FORWARD OPERATING BASE ZEEBRUGEE, Afghanistan --
Female Marines represent just six percent of the entire Marine Corps, and for one combat engineer from 9th Engineer Support Battalion, 1st Marine Logistics Group (Forward) that small ratio is a large reality.
Lance Cpl. Kimberly R. Burrows, a 22 year old from Albany, Ore., is currently at Forward Operating Base Zeebrugge, near the Kajaki Dam in Helmand province, Afghanistan, and she’s the only female Marine for miles.
Burrows, who joined the Marine Corps in April 2007, is not at all bothered by this fact. She is just glad to have the chance to help with the current mission: improving one of the most remote Marine FOB's in Afghanistan.

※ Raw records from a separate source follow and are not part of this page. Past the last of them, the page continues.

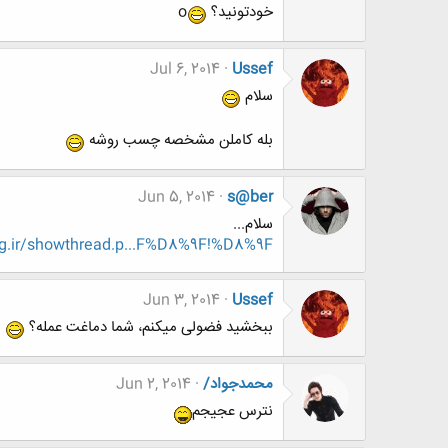
خودتونید؟
o
Jul 6, 2014
Ussef
سلام
بله کاملن مشخصه چسب روشه
Jun 5, 2014
s@ber
سلام...
g.ir/showthread.p...F%D8%9F!%D8%9F
Jun 3, 2014
Ussef
ببخشید فضولی میکنم، شما دماغت عمله؟
محمدجواد/
Jun 2, 2014
نترس عجیجم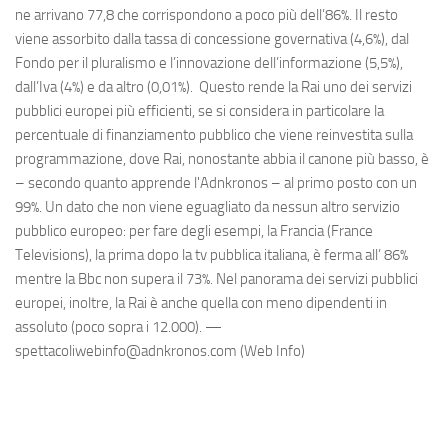
ne arrivano 77,8 che corrispondono a poco più dell’86%. Il resto
viene assorbito dalla tassa di concessione governativa (4,6%), dal
Fondo per il pluralismo e l’innovazione dell’informazione (5,5%),
dall’Iva (4%) e da altro (0,01%). Questo rende la Rai uno dei servizi
pubblici europei più efficienti, se si considera in particolare la
percentuale di finanziamento pubblico che viene reinvestita sulla
programmazione, dove Rai, nonostante abbia il canone più basso, è
– secondo quanto apprende l'Adnkronos – al primo posto con un
99%. Un dato che non viene eguagliato da nessun altro servizio
pubblico europeo: per fare degli esempi, la Francia (France
Televisions), la prima dopo la tv pubblica italiana, è ferma all’ 86%
mentre la Bbc non supera il 73%. Nel panorama dei servizi pubblici
europei, inoltre, la Rai è anche quella con meno dipendenti in
assoluto (poco sopra i 12.000). —
spettacoliwebinfo@adnkronos.com (Web Info)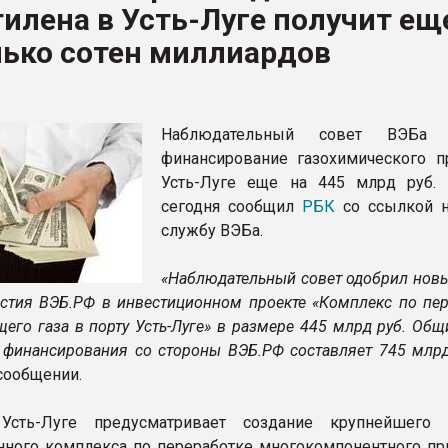
илена в Усть-Луге получит ещ
рный цвет
лько сотен миллиардов
ФОРУМ
Наблюдательный совет ВЭБа 
финансирование газохимического п
Усть-Луге еще на 445 млрд руб.
сегодня сообщил
РБК
со ссылкой н
службу ВЭБа.
«Наблюдательный совет одобрил новы
астия ВЭБ.РФ в инвестиционном проекте «Комплекс по пер
щего газа в порту Усть-Луге» в размере 445 млрд руб. Об
 финансирования со стороны ВЭБ.РФ составляет 745 млрд 
 сообщении.
Усть-Луге предусматривает создание крупнейшего
нного комплекса по переработке многокомпонентного пр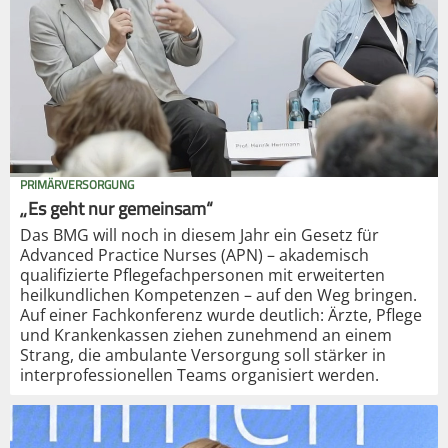
PRIMÄRVERSORGUNG
„Es geht nur gemeinsam“
Das BMG will noch in diesem Jahr ein Gesetz für
Advanced Practice Nurses (APN) – akademisch
qualifizierte Pflegefachpersonen mit erweiterten
heilkundlichen Kompetenzen – auf den Weg bringen.
Auf einer Fachkonferenz wurde deutlich: Ärzte, Pflege
und Krankenkassen ziehen zunehmend an einem
Strang, die ambulante Versorgung soll stärker in
interprofessionellen Teams organisiert werden.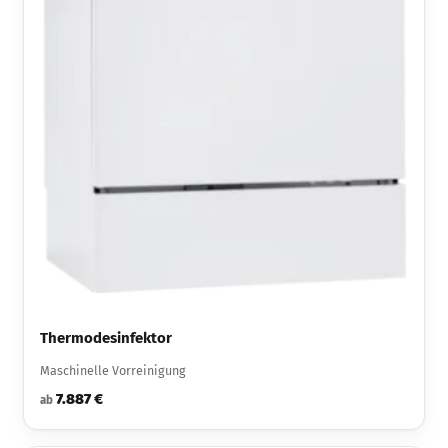
Thermodesinfektor
Maschinelle Vorreinigung
7.887 €
ab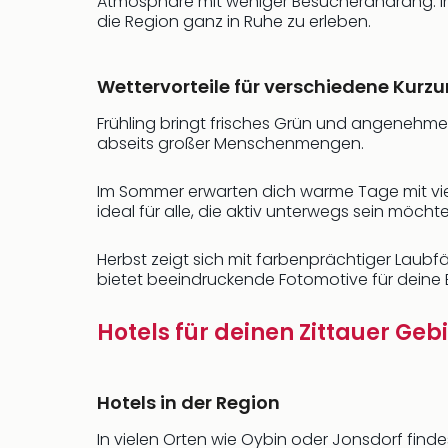
Atmosphäre mit weniger Besucherandrang. In 
die Region ganz in Ruhe zu erleben.
Wettervorteile für verschiedene Kurzu
Frühling bringt frisches Grün und angenehme
abseits großer Menschenmengen.
Im Sommer erwarten dich warme Tage mit vie
ideal für alle, die aktiv unterwegs sein möcht
Herbst zeigt sich mit farbenprächtiger Laub
bietet beeindruckende Fotomotive für deine 
Hotels für deinen Zittauer Geb
Hotels in der Region
In vielen Orten wie Oybin oder Jonsdorf find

“It’s nice to do things for people who need it and will appreciate it,” said Burrows. “These [India] Battery Marines need the work to be done for both their safety and comfort, and I’m glad to be helping out with that.”
Engineers from 9th ESB arrived at FOB Zeebrugge March 2, tasked to enhance security and improve living conditions for the Marines of India Battery, 3rd Battalion, 12th Marine Regiment, Regimental Combat Team-2, 1st Marine Division (Forwad), who currently own that battlespace.
According to Burrows leadership, she’s a valuable asset to the engineer team conducting the mission.
“She has a good work ethic,” said Sgt. Martin D. Allen, a combat engineer from 9th ESB, who currently leads the projects on FOB Zeebrugge. “Burrows is very knowledgeable, and she has great initiative. She keeps busy, and she keeps great accountability of the tools.”
It isn’t just her ability to stay focused and work hard that shines through; her personality makes an impression as well.
“Burrows gets along well with everyone else,” said Allen, 26 from Middle Grove, N.Y. “She fits in well, and she is a great addition to our team.”
As for being the only female around, Burrows looks at it quite simply: “You’ve got males and females, but we are all Marines, and we have a job to do. It’s about giving these Marines a safe place to sleep.”